I am a PhD candidate at the Department of History at the University of Amsterdam. My PhD project explores the study of Earth's own history in the Low Countries from 1740 to 1840. This period saw the establishment of geology as an independent discipline, concerned with the study of 'deep time'. My dissertation aims to show not just how the notion of deep time was developed, but also why it became the focus of learned debate. I seek to understand what kind of particular political and cultural attachments it emerged with, how the materiality, social relationships, and imaginations of a particular place shaped knowledge that became part of today’s geological sense of time. What kinds of engagements with nature made the imagination of a deep past possible? How did Enlightenment ideas about religion, cosmology, epistemology, human history, and the utility of nature filter into the concept of deep time as it emerged from the imagination of European naturalists? How did they come to distinguish between the 'shallow' time of human history and the immeasurable depths of Earth's past?

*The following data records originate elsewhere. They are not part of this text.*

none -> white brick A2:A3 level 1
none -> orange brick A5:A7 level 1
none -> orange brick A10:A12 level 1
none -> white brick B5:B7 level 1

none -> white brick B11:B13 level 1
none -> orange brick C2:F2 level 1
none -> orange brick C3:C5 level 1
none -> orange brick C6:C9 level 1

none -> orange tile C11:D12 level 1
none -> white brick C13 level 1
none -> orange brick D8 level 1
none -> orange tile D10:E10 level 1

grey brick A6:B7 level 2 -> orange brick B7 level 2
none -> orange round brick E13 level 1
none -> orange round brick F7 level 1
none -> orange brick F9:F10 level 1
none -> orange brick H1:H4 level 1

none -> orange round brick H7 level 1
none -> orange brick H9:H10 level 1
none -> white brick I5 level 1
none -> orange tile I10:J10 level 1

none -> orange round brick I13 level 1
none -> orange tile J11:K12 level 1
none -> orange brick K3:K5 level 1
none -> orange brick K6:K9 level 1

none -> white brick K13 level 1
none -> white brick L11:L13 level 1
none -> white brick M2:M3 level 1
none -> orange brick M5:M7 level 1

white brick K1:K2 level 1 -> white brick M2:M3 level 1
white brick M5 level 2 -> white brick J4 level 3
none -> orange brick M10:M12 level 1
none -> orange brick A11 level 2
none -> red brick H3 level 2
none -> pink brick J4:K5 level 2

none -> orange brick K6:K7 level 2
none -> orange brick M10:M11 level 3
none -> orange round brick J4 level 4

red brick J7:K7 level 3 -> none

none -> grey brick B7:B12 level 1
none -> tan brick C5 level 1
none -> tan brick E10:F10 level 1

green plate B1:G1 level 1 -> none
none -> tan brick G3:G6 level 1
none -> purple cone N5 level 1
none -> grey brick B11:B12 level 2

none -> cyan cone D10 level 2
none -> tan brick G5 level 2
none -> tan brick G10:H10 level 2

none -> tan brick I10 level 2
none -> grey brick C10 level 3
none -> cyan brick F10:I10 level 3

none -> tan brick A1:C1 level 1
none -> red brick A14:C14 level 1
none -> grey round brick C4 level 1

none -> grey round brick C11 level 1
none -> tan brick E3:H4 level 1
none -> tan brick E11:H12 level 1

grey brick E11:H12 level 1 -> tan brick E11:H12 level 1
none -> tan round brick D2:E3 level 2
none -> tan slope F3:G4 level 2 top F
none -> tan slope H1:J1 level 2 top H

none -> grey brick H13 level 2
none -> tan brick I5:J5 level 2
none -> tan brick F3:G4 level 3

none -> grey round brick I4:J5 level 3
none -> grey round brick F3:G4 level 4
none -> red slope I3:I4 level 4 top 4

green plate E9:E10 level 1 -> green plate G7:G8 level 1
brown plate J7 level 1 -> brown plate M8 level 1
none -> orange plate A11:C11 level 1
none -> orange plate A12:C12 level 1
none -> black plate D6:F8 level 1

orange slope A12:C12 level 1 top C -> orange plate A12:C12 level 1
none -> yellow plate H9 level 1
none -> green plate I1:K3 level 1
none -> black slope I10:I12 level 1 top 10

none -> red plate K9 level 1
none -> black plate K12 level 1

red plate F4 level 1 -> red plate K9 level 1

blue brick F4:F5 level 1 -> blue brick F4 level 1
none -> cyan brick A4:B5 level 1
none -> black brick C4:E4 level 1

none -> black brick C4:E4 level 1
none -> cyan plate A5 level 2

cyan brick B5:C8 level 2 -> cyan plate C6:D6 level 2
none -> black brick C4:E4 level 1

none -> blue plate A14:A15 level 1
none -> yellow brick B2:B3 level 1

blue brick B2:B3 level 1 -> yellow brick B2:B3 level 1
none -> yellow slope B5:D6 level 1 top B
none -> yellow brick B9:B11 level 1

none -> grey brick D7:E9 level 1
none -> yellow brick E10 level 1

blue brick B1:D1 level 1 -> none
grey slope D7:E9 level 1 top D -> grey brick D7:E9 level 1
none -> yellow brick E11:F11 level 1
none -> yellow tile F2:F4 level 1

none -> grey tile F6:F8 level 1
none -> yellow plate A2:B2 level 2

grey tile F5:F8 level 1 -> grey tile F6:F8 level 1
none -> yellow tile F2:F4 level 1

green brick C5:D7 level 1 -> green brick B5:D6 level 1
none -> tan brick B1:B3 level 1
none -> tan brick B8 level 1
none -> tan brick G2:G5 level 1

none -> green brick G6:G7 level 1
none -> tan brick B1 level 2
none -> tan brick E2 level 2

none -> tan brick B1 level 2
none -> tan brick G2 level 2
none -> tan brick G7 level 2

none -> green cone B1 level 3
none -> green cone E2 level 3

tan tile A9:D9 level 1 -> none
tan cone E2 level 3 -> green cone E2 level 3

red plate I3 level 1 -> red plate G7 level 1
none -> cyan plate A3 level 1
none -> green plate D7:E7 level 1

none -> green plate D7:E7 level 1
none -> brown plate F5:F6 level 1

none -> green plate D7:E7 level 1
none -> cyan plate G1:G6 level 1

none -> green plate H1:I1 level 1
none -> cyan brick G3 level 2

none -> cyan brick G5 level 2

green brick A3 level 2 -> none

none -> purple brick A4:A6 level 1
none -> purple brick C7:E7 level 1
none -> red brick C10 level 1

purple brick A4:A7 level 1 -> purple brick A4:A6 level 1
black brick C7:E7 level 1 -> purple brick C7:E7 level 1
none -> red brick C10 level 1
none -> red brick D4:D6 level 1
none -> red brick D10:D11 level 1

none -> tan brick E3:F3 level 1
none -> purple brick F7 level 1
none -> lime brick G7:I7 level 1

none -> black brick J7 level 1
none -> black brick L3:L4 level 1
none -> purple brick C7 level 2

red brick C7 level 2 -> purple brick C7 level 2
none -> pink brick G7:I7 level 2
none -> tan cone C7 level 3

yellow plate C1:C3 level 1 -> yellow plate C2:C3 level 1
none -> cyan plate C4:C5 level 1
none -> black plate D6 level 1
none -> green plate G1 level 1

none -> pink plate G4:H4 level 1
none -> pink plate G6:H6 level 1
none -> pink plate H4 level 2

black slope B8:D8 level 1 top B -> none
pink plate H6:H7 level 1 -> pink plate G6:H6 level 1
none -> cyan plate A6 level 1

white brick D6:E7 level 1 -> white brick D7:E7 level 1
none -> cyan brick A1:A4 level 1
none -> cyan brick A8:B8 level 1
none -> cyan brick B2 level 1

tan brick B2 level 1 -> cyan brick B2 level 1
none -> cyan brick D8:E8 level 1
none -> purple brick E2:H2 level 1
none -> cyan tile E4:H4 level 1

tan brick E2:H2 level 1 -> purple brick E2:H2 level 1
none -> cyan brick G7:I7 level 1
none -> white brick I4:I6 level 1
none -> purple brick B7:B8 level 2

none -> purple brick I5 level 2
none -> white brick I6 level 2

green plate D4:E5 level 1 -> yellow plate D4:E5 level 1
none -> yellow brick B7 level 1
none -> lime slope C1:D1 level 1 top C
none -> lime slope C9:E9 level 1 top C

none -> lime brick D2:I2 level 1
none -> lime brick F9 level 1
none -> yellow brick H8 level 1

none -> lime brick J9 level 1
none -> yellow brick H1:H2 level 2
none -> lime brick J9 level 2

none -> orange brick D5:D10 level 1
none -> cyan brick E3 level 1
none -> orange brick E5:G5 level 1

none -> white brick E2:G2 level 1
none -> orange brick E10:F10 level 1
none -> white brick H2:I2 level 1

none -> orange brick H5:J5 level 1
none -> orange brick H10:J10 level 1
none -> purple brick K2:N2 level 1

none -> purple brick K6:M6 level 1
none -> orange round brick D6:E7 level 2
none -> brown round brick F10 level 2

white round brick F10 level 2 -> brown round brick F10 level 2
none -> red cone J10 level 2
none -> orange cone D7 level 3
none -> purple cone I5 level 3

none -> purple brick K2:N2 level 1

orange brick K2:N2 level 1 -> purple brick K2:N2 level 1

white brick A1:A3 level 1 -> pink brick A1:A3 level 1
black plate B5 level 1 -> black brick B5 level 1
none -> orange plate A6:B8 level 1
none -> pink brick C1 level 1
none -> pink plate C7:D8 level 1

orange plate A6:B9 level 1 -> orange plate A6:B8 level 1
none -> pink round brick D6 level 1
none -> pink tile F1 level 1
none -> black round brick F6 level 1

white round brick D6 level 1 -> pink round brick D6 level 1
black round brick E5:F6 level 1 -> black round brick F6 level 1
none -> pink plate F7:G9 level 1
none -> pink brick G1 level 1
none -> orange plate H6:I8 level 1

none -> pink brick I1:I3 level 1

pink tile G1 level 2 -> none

My dissertation explores these questions in the Low Countries—the modern Netherlands and Belgium. I use this geographical lens to chart the ways in which particular natural and cultural landscapes gave rise to different ways of thinking about the ancient past.
My research is funded by The Netherlands Organisation for Scientific Research (NWO).
In addition to my research, I've taught several courses. Most recently, I co-designed a honours course in the History of Environmentalism for the UvA's Institute for Interdisciplinary Studies. In 2019-2020, together with Wouter de Vries (VU), I curated the exhibition 'A Look Inside the Earth' (Kijken in de Aarde) for Teylers Museum in Haarlem, displaying the way in which eighteenth- and nineteenth-century authors imagined and depicted the insides of our planet.
My interests range from early modern intellectual and environmental history to more recent histories of science, environmentalism, and environmental politics.